How do you integrate #(x^2+x-1)/(x(x^2-1))# using partial fractions?

2 Answers
Dec 5, 2016

The answer is #=ln(∣x∣)-1/2ln(∣x+1∣)+1/2ln(∣x-1∣)+C#

Explanation:

We use

#a^2-b^2=(a+b)(a-b)#

So, the denominator is

#x(x^2-1)=x(x+1)(x-1)#

The decomposition in partial fractions is

#(x^2+x-1)/(x(x+1)(x-1))=A/x+B/(x+1)+C/(x-1)#

#(A(x+1)(x-1)+B(x)(x-1)+C(x)(x+1))/(x(x+1)(x-1))#

So,

#x^2+x-1=A(x+1)(x-1)+B(x)(x-1)+C(x)(x+1)#

Let, #x=0#,#=>#, #-1=-A#, #=>#, #A=1#

Let #x=1#, #=>#, #1=2C#, #=>#, #C=1/2#

Let #x=-1#,#=>#, #-1=2B#, #=>#, #B=-1/2#

So,

#(x^2+x-1)/(x(x+1)(x-1))=1/x+(-1/2)/(x+1)+(1/2)/(x-1)#

So,

#int((x^2+x-1)dx)/(x(x+1)(x-1))=intdx/x+int(-1/2dx)/(x+1)+int(1/2dx)/(x-1)#

#=ln(∣x∣)-1/2ln(∣x+1∣)+1/2ln(∣x-1∣)+C#

Dec 5, 2016

Narad is correct.

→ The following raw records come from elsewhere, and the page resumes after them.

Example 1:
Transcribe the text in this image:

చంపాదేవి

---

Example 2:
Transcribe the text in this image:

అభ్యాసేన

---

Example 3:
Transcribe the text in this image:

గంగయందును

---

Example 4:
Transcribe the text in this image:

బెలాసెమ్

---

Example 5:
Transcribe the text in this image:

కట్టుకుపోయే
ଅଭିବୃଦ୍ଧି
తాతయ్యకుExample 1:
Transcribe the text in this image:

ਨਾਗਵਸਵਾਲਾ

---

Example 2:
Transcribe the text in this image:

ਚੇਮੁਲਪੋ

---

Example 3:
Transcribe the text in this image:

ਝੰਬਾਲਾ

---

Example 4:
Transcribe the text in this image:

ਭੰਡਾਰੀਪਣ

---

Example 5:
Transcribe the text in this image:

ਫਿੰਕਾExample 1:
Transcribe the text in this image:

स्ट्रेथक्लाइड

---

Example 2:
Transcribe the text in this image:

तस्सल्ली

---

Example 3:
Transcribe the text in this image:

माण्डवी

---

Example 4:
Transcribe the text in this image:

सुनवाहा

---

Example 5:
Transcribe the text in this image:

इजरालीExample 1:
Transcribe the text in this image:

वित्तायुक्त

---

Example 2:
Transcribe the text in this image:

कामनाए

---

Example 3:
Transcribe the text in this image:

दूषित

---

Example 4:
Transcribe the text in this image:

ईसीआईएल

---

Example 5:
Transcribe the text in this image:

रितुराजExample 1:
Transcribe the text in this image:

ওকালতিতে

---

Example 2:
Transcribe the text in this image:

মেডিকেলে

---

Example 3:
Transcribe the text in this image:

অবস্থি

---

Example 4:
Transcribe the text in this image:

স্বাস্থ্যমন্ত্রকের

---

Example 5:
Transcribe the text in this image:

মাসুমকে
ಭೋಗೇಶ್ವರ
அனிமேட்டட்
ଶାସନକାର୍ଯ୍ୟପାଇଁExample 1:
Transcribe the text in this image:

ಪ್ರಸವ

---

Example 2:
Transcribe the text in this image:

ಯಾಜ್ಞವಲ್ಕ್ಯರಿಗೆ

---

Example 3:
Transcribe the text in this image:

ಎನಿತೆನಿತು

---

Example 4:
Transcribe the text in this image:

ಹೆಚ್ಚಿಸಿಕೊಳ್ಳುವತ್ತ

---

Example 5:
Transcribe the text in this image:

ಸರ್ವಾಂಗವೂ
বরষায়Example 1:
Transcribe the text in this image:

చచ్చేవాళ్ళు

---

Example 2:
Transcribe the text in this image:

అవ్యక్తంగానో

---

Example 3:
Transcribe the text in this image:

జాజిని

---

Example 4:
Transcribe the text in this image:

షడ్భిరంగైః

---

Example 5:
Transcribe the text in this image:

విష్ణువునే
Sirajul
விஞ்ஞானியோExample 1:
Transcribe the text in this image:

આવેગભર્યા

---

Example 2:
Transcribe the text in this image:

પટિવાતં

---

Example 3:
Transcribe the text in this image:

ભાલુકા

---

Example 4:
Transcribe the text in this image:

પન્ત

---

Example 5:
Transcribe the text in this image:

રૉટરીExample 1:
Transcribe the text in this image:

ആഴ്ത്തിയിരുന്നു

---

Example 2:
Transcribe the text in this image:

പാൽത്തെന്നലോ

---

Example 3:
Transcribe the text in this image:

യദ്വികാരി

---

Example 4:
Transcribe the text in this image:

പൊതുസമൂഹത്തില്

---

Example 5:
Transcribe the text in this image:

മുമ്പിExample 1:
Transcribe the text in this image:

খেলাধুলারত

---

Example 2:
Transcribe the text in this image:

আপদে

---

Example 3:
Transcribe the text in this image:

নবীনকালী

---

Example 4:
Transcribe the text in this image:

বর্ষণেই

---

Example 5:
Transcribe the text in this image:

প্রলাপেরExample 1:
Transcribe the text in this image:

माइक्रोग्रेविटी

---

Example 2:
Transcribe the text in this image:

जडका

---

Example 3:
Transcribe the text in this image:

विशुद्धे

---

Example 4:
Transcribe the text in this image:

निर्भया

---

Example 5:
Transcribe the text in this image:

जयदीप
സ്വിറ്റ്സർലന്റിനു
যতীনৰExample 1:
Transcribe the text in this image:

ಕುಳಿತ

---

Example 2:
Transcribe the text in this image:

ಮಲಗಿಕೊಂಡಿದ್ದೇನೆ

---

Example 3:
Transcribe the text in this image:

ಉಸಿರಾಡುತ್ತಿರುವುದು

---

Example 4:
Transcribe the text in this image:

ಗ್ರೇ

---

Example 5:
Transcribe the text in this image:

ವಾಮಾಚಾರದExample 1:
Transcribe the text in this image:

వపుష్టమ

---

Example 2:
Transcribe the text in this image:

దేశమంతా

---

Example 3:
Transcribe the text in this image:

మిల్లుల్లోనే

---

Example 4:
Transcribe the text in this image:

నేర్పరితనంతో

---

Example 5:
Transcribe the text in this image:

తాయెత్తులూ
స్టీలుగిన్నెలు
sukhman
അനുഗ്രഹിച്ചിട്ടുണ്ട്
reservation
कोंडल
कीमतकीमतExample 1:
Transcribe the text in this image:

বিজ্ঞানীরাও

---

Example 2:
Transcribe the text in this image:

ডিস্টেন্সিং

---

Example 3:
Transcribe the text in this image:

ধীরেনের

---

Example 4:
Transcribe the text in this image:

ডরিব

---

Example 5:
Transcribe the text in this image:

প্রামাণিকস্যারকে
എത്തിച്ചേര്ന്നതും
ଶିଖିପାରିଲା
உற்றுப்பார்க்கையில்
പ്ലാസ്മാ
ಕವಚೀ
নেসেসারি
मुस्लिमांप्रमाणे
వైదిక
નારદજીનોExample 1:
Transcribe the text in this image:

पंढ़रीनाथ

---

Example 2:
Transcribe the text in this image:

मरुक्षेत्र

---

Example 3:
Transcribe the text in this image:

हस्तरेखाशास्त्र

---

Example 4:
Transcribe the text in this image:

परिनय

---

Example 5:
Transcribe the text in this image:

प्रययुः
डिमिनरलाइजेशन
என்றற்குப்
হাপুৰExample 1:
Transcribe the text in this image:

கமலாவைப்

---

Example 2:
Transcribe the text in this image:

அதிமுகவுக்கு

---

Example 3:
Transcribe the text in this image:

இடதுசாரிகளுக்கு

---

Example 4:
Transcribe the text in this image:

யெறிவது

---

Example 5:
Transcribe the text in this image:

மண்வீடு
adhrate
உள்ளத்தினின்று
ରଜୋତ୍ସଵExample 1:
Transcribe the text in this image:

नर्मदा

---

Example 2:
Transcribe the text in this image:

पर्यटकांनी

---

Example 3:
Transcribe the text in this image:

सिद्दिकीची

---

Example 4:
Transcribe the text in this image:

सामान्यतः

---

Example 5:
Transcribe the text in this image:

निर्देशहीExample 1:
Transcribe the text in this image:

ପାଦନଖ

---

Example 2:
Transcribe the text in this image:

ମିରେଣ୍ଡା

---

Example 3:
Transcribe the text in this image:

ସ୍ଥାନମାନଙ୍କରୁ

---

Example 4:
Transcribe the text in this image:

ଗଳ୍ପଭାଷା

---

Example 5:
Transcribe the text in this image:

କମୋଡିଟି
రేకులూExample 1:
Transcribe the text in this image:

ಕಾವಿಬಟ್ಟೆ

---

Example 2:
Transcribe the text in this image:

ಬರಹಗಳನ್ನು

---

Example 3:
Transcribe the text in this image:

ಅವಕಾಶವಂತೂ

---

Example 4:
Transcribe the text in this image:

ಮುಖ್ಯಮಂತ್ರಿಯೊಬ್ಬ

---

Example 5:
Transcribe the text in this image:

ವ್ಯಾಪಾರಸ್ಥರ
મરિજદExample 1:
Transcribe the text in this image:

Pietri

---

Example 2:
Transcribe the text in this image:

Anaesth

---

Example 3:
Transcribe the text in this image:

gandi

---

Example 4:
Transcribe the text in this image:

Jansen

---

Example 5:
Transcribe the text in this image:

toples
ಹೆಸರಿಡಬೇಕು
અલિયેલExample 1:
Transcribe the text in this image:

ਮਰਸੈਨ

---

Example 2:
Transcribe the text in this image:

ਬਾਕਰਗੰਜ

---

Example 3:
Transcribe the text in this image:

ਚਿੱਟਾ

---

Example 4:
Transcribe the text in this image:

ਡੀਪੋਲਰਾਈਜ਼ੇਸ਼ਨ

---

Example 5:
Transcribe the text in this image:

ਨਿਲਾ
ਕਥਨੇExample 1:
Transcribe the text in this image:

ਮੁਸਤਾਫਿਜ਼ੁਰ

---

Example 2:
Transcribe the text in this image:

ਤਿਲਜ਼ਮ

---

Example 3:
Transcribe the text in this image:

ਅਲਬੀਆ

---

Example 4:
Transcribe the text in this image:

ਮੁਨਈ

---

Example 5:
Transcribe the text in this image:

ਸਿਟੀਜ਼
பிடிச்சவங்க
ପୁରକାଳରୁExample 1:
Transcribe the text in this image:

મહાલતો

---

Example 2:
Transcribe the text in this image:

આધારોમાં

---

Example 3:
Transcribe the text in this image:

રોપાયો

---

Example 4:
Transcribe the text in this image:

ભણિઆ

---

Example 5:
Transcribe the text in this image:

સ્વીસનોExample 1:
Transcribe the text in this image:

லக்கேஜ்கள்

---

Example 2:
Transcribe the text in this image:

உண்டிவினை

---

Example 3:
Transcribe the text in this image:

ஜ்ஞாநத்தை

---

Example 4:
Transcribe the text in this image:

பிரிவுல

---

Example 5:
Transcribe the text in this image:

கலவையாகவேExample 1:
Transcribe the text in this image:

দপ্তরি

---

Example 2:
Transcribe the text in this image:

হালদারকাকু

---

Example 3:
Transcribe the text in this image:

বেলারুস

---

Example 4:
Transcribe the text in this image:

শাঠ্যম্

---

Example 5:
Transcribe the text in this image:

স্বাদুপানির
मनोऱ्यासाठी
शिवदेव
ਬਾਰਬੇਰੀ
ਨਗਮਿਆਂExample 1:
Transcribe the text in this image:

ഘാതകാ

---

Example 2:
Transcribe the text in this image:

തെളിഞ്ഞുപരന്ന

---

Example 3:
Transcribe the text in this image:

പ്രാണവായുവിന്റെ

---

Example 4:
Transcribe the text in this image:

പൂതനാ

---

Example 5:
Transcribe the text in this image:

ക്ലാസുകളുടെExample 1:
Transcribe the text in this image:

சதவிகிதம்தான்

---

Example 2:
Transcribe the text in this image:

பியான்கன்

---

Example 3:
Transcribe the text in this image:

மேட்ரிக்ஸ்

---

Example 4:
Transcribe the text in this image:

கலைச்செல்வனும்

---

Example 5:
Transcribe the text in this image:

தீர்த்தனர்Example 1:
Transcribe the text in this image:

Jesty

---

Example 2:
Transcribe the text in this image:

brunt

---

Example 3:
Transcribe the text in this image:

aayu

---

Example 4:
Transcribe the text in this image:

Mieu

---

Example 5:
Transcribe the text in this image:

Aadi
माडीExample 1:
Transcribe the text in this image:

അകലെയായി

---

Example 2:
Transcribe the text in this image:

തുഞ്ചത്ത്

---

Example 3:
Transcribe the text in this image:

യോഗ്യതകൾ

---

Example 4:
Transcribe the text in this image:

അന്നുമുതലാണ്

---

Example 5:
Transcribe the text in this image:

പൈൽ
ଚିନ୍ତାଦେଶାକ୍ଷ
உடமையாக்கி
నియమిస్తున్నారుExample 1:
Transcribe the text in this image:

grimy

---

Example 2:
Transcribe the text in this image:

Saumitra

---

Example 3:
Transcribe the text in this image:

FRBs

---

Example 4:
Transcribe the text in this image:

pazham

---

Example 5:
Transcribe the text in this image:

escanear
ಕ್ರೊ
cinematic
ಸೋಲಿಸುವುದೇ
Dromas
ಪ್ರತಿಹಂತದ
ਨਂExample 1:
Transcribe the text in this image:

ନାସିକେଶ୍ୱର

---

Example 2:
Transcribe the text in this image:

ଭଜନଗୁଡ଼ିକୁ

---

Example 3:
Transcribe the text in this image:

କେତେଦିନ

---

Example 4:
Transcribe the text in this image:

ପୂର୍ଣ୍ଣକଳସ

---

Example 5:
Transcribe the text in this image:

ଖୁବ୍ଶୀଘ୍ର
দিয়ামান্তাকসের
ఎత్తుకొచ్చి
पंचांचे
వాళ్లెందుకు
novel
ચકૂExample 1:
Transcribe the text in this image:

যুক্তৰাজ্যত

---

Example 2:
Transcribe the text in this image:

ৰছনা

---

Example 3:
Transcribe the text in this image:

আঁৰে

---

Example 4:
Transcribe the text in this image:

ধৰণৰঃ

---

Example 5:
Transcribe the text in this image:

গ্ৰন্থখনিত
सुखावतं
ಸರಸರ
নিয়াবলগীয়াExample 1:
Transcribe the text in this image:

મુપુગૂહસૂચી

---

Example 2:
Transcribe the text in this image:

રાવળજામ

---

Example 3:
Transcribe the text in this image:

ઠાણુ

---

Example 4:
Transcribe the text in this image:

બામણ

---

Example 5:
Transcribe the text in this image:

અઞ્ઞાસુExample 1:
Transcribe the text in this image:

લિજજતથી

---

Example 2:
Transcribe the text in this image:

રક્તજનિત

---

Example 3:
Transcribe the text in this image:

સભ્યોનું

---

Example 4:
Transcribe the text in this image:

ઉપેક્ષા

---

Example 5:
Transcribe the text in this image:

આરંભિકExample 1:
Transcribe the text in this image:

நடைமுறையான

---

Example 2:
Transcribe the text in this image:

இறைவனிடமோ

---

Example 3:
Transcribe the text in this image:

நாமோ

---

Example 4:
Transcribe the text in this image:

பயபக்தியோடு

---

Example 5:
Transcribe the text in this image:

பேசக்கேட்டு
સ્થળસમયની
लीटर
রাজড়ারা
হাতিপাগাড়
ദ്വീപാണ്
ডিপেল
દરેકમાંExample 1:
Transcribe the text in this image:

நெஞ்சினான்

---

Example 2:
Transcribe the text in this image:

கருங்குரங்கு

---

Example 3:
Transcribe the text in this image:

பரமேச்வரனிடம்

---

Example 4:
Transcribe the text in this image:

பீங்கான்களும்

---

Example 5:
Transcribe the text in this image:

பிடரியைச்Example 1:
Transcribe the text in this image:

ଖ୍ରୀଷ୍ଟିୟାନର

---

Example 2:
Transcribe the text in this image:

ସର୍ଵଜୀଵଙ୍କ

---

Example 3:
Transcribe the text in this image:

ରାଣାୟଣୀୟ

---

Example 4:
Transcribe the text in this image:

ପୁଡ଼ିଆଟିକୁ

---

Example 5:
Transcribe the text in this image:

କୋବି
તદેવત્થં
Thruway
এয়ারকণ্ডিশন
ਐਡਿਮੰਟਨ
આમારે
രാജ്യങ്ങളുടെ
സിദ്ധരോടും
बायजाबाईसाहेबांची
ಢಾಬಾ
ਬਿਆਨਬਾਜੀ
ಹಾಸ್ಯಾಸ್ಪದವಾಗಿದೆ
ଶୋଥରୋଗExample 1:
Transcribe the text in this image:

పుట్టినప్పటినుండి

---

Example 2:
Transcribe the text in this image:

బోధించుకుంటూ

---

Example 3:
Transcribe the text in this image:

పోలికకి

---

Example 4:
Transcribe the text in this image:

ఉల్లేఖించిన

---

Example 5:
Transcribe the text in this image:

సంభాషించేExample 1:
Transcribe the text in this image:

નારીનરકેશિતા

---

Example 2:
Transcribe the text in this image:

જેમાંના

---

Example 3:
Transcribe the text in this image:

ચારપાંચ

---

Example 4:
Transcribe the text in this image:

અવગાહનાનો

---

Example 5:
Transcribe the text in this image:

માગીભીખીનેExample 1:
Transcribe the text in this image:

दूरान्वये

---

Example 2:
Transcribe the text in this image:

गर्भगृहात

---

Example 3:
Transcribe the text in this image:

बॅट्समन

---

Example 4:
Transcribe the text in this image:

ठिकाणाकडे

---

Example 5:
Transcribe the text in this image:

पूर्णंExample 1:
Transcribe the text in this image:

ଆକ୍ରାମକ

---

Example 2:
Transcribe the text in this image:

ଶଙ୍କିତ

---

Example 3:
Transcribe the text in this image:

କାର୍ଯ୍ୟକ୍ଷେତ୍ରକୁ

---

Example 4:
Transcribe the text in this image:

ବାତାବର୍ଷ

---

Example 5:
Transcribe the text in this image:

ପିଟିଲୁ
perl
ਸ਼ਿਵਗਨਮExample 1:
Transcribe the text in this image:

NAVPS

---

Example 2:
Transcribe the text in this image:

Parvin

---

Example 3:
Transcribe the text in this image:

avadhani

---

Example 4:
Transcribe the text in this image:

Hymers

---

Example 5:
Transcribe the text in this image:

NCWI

Alternatively use the cover-up rule to get #A#, #B# and #C# directly.

Explanation:

To get #A# "cover up" the #x# in the denominator and replace all other #x#'s with value of #x# which makes the covered-up term zero, which in this case #x=0#, so #A=(0^2+0-1)/((0+1)(0-1))=1#
and similarly #B# and #C# by putting #x=1# and #x=-1#.